The problem: Check each line of the listing for the word "klasie" and report the ones that have it.

►

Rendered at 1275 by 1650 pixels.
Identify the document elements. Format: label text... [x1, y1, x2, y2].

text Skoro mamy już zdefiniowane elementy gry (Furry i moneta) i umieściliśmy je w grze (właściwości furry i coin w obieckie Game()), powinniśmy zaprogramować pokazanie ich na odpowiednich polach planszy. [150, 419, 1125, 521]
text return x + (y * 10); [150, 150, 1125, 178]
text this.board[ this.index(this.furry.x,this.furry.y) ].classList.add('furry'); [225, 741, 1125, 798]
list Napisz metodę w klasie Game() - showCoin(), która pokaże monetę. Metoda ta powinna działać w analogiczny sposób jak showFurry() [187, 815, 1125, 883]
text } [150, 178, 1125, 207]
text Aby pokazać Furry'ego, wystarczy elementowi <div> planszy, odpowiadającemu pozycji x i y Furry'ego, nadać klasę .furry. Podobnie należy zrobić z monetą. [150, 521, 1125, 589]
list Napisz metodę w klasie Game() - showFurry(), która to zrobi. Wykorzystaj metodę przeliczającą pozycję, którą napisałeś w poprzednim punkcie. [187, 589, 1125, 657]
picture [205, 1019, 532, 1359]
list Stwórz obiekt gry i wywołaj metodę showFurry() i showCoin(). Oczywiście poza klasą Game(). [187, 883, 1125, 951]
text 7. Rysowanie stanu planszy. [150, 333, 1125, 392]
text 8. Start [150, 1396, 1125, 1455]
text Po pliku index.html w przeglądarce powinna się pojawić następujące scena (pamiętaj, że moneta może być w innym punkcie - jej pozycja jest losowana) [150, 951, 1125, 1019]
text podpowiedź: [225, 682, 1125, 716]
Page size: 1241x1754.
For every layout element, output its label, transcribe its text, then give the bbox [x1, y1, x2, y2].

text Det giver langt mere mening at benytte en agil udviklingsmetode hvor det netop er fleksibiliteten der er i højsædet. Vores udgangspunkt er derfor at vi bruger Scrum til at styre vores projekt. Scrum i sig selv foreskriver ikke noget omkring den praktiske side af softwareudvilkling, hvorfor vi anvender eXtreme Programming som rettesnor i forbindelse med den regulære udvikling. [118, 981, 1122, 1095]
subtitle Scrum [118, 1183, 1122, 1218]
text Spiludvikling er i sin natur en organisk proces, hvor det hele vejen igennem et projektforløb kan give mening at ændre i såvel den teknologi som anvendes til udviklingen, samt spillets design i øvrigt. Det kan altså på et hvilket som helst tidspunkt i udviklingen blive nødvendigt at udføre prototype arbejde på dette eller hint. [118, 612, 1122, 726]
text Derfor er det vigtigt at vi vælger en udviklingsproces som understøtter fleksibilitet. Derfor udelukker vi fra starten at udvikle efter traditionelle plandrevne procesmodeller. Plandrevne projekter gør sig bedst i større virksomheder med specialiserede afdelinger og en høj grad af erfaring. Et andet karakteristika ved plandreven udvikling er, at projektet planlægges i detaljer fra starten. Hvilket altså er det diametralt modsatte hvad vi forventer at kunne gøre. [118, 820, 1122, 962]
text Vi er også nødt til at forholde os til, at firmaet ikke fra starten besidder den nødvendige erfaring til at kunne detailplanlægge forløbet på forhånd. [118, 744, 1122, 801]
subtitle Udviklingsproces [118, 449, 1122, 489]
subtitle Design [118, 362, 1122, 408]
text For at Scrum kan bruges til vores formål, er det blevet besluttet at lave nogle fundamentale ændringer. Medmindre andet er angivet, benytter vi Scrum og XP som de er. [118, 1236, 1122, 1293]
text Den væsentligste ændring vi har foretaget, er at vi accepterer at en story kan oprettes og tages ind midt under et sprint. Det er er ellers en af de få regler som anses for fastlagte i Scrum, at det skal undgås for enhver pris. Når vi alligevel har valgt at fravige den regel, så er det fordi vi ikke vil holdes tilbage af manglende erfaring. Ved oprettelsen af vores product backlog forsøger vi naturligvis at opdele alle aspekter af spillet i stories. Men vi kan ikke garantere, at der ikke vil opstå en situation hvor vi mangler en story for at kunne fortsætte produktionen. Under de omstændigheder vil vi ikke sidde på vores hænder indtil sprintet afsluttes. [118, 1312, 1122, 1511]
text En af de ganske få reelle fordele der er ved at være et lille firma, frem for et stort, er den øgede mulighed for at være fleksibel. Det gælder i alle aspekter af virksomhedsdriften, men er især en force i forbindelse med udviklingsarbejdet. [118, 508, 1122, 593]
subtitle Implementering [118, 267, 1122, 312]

◄

Exercise answer:
list Napisz metodę w klasie Game() - showCoin(), która pokaże monetę. Metoda ta powinna działać w analogiczny sposób jak showFurry() [187, 815, 1125, 883]
list Napisz metodę w klasie Game() - showFurry(), która to zrobi. Wykorzystaj metodę przeliczającą pozycję, którą napisałeś w poprzednim punkcie. [187, 589, 1125, 657]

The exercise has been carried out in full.